Maker Manifesto

« … il est de notre côté une certitude. La construction et les recompositions du monde maker ont directement à voir avec les évolutions tendancielles de la société moderne contemporaine. Les makers contribuent non seulement aux mutations actuelles, mais leur monde constitue également un excellent révélateur des lignes de recomposition dont ce début de millénaire est le théâtre. Cela est vrai à tout le moins pour ce qui concerne trois thématiques difficilement sécables autrement qu’en théorie : le travail, la technique et l’individuation. »

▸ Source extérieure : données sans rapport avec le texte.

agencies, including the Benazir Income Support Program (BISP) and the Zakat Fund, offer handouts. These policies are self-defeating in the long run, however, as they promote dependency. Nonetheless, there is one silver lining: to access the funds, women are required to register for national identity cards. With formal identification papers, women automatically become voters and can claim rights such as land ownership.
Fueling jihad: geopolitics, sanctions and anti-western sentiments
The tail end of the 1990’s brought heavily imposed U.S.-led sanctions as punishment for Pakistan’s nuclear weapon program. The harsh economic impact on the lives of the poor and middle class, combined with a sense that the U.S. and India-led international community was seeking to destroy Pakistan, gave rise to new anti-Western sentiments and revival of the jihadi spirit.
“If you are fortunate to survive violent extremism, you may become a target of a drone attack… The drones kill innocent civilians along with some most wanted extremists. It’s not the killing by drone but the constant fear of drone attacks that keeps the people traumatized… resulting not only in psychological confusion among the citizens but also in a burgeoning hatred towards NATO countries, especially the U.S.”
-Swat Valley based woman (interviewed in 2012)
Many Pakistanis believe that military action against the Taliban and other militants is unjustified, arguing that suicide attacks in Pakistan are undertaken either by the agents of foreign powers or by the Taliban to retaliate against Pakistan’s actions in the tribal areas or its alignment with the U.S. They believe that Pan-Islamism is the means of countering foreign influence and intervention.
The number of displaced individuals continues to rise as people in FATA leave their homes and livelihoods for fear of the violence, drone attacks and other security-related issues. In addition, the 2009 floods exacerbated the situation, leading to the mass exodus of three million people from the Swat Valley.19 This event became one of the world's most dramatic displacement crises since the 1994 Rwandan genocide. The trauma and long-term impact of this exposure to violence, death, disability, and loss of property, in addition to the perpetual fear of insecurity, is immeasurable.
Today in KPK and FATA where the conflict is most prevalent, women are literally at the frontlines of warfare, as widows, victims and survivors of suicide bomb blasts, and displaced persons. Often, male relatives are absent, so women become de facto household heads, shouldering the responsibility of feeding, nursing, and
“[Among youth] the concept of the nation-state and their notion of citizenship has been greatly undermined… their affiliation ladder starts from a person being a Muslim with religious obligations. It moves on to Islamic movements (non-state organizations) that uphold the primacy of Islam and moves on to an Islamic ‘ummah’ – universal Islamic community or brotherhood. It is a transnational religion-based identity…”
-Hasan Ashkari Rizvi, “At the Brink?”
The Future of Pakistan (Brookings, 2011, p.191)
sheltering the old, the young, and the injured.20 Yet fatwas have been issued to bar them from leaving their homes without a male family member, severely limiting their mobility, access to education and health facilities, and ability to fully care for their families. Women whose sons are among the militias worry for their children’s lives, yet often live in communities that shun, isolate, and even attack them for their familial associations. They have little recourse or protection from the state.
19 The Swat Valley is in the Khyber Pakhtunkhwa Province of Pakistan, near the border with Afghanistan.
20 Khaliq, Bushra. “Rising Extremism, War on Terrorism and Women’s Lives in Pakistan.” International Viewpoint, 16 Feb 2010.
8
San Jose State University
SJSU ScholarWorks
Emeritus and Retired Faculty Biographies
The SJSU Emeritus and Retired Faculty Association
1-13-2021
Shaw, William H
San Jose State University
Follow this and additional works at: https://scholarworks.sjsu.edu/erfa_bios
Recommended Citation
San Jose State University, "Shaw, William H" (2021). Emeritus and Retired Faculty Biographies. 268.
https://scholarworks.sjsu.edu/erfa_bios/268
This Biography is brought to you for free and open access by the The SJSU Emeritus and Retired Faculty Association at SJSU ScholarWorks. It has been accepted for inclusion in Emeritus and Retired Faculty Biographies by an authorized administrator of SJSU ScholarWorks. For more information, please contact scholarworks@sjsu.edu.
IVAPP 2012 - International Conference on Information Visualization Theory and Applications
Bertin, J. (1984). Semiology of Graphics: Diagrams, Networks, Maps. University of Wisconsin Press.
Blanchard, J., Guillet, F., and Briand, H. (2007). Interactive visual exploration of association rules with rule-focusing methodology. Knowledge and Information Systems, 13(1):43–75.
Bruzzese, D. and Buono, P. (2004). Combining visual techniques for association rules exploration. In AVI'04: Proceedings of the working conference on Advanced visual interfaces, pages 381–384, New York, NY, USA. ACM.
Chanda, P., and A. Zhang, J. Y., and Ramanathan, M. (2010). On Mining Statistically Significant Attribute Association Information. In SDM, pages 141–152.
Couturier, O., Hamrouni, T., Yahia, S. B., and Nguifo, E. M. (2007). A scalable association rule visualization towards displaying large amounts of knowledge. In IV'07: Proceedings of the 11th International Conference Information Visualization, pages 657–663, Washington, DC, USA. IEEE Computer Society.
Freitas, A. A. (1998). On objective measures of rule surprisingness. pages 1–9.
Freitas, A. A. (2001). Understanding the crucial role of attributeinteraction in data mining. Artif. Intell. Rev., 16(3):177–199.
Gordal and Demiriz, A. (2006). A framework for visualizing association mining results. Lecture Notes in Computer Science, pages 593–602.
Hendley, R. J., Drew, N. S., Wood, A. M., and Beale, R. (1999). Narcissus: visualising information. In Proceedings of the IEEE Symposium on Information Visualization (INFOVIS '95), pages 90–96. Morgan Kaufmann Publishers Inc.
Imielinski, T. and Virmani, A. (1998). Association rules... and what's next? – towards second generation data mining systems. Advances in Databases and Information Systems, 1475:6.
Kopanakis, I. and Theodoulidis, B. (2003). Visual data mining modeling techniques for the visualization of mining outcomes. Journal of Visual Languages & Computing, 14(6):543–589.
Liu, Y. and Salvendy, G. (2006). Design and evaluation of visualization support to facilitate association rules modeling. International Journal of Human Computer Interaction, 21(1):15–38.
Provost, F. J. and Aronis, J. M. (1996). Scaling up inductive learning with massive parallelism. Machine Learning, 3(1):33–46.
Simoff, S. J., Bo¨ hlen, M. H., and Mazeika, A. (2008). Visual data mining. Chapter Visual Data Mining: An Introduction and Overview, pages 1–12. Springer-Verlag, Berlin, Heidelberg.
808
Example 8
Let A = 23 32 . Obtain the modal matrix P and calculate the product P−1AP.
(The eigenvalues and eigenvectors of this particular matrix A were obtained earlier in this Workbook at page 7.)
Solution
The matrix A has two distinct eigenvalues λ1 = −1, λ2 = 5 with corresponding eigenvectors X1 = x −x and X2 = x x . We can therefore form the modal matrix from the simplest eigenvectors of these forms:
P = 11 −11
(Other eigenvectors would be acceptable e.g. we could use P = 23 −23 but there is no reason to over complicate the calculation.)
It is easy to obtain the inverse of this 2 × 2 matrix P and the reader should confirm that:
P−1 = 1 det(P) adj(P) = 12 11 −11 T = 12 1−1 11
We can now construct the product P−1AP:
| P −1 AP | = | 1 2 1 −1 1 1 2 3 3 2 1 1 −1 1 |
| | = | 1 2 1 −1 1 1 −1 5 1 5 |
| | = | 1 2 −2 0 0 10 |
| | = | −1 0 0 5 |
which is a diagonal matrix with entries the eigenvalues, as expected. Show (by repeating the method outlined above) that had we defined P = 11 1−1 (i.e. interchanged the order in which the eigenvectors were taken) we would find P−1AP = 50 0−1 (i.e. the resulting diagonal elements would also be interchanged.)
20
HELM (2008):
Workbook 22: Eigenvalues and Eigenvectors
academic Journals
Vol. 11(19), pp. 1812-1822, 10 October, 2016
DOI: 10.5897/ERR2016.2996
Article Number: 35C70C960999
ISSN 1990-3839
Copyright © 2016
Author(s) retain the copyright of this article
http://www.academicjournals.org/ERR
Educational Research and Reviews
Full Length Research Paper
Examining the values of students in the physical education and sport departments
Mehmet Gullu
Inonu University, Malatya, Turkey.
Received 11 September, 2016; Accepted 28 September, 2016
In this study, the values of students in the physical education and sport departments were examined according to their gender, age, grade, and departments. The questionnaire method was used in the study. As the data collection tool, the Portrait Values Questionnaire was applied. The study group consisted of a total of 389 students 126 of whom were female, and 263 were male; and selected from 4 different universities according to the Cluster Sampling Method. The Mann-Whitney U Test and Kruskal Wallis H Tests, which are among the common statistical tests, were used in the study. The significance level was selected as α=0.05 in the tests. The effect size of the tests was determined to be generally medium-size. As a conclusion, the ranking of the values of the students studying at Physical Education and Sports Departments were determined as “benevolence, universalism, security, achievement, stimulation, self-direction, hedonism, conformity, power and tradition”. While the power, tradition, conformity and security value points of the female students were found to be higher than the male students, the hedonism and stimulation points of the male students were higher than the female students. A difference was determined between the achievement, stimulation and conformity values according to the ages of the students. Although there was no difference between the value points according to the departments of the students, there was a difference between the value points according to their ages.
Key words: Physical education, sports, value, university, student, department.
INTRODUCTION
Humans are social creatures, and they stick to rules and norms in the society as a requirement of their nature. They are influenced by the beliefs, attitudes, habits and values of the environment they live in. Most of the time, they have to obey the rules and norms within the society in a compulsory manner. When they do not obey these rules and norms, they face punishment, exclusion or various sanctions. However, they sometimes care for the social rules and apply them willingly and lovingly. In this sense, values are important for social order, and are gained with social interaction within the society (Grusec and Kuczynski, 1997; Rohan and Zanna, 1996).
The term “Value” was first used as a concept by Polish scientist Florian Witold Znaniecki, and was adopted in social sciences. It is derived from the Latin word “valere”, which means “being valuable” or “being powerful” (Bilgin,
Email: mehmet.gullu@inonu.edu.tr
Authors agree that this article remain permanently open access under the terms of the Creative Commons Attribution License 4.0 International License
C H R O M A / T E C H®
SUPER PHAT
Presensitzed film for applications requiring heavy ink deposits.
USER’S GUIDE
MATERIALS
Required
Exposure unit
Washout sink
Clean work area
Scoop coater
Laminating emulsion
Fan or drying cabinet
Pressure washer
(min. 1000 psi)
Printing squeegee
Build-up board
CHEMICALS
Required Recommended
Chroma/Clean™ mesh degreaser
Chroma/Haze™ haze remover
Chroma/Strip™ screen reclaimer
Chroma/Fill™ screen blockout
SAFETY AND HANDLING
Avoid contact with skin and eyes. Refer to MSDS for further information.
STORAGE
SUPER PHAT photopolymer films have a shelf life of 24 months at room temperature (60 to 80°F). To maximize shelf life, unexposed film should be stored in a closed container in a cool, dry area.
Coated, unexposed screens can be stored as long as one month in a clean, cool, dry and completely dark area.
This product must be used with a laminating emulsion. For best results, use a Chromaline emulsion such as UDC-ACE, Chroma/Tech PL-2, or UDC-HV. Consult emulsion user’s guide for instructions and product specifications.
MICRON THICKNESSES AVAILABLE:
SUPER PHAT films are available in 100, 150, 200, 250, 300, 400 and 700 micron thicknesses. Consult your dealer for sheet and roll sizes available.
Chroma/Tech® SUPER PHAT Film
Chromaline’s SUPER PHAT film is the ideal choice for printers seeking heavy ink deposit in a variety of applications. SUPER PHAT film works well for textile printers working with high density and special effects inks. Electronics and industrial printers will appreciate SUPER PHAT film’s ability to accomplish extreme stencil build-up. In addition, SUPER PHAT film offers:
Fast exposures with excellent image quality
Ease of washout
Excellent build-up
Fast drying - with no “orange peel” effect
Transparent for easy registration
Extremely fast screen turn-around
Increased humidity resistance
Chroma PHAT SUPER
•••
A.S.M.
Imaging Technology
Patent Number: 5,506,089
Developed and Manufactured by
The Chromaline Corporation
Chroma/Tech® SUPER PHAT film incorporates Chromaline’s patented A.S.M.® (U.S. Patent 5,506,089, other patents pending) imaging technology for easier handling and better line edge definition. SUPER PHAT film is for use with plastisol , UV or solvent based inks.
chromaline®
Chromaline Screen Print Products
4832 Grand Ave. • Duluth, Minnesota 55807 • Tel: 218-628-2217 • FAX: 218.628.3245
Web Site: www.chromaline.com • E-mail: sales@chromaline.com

« Le monde makers participe activement à ce processus de recomposition. Dans les makerspaces {…} l’opposition entre travail et formation perd de son sens puisque chacun, tour à tour, peut être maître et apprenant, éducateur et producteur … Là aussi, la frontière entre le travail à titre onéreux et travail à titre gratuit est devenue extrêmement floue, tout comme est devenue problématique l’opposition entre le privé et le public. Les fablabs et hackerspaces accueillent aussi bien des personnes qui viennent bidouiller pour le plaisir que des entrepreneurs ou futurs entrepreneurs qui trouvent dans les tiers-lieux les ressources nécessaires au développement d’un projet à finalité marchande. La dernière frontière n’est guère plus pertinente pour comprendre les logiques de mobilisation et d’usage du travail à l’œuvre dans les makerspaces, La raison majeure tenant au fait que nombre de ceux qui fréquentent ces « tiers-lieux » se jouent allègrement des oppositions statutaires qui séparent les salariés des indépendants. Comment rendre compte de ces évolutions ? Plutôt que de raisonner paresseusement en termes d’hybridation ou de récupération, postures finalement très conservatrices, c’est davantage en faisant le pari que du neuf se construit sur les débris du vieux monde fordien que l’on pourra finalement prendre au sérieux le monde maker comme un des vecteurs de recomposition radicale du travail. »

BERREBI-HOFFMANN Isabelle, BUREAU Marie-Christine, LALLEMENT Michel. (2018). Makers. Enquête sur les laboratoires du changement social. Paris, Editions du Seuil. p. 322-324.